In Turkey, suspicions are rife that Erdogan has come to view democracy as a Western ploy. As he sees things, the West undid Egypt’s democracy because it didn’t like the Egyptian people’s democratic choice. Similarly, from his viewpoint, the European Union rejected Turkey’s admission requests despite its democratic credentials.
If that is Europe’s reward, he apparently wonders, why bear democracy’s burden? Now, as he sees Washington tolerate the establishment of a Russian outpost in his Syrian backyard, a fuming Erdogan has additional motivation to undo his democracy: Not only does it enhance his grip on his country, it also unsettles Washington, which he now distrusts and also openly attacks.
In all, the region’s regimes realize that the post-Cold War era, in which the US was the dominant superpower in the Middle East, is over, and so are Washington’s expectations that local leaders temper their authoritarian ways.
With Egypt’s resumption of its Russian arms purchases after a 40-year hiatus, other regional rulers understand that they, too, can deal with a superpower that does not care a fig for their domestic conduct, and will happily back any strongman that keeps his country intact.
The region’s authoritarian restoration is inspired not only by an American retreat and a Russian return, but also by a Chinese arrival.
President Xi Jinping’s visit in January to Egypt, Saudi Arabia and Iran signaled first and foremost that Beijing now sees the Middle East as part of its geopolitical sphere of interests.
Knowing that its industry will in the foreseeable future rely heavily on Middle Eastern oil, the world’s second-most important economy wants to nurture ties with its oil suppliers. Egypt is part of this vision, despite its lack of oil, because China understands Cairo’s historic centrality in the Middle East and the key it holds to its stability.
In the same vein, Beijing also made an unprecedented move when it offered itself as a mediator in the Syrian civil war while hosting in Beijing representatives of the Syrian opposition, shortly after hosting Syrian Foreign Minister Walid Muallem.
China, then, has noticed the geostrategic vacuum the Obama administration has created, and seems ready to get sucked into the Middle Eastern fray.
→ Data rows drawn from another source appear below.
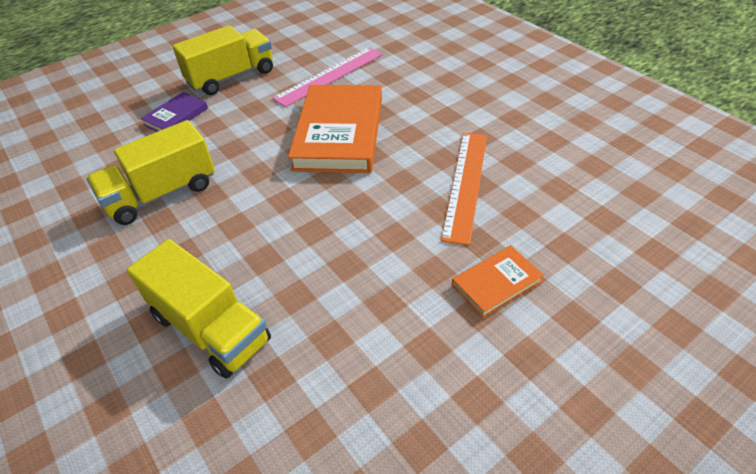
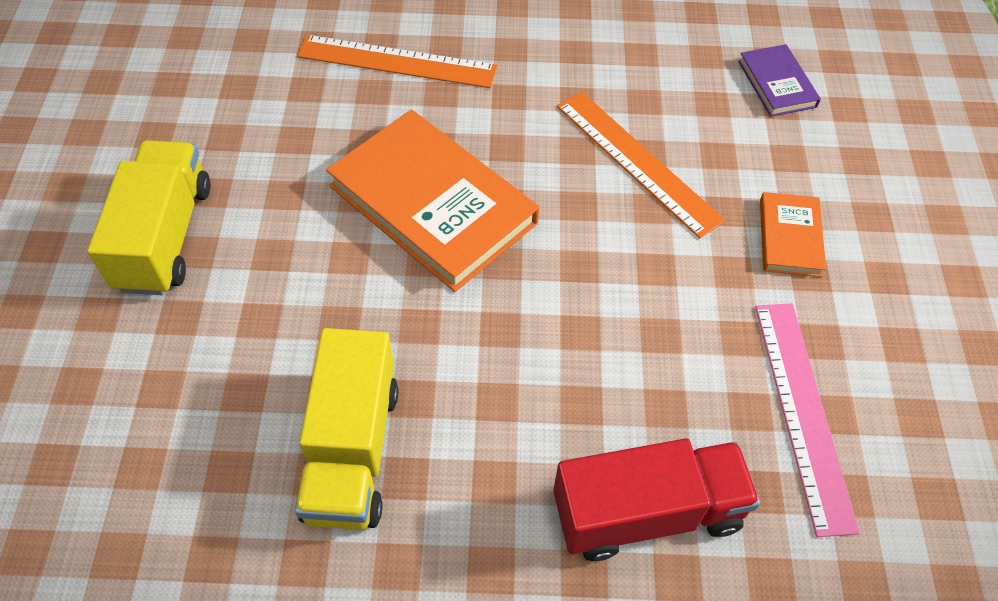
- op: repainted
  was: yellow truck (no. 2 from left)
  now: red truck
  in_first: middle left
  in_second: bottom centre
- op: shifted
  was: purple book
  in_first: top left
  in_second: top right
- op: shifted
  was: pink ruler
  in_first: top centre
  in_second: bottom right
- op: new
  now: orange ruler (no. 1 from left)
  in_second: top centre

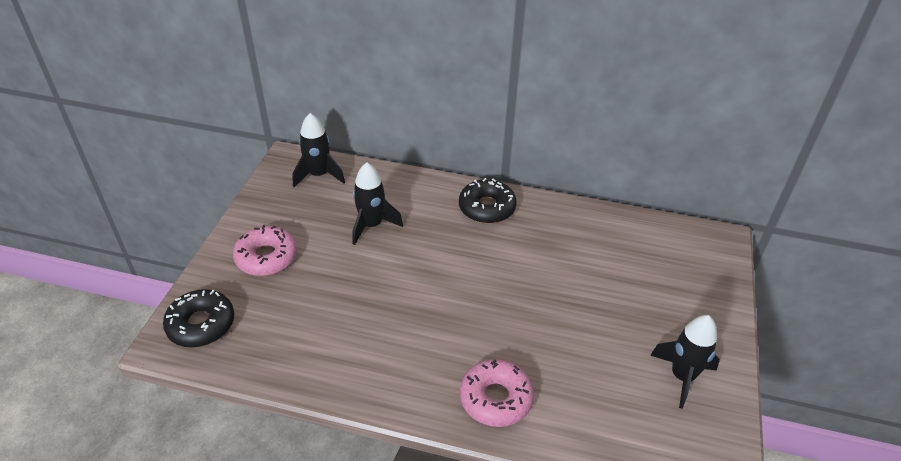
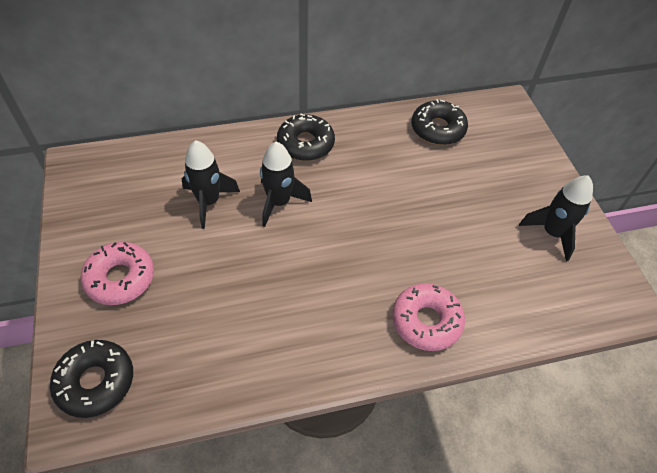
- op: shifted
  was: black rocket (no. 1 from left in the first image)
  now: black rocket (no. 2 from left)
  in_first: top centre
  in_second: centre
- op: new
  now: black donut (no. 3 from left)
  in_second: top right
Unlike Russia, which does not need the Middle East’s oil but sees it as part of its historic imperial sphere, China’s motivation is mainly economic. However, like Russia, China also has a political motive, having also seen last century’s democratic drive as a problem at best, a threat at worst.
Now, the power that in 1989 blocked at Tiananmen Square freedom’s global march is joining the authoritarian reaction that Russia is happy to join and inspire.
Turkey, once the Middle East’s political antithesis and the Muslim world’s democratic hope, is but a part of this global drama which inverts last century’s common feeling that “the Western idea” – as Fukuyama put it – has triumphed.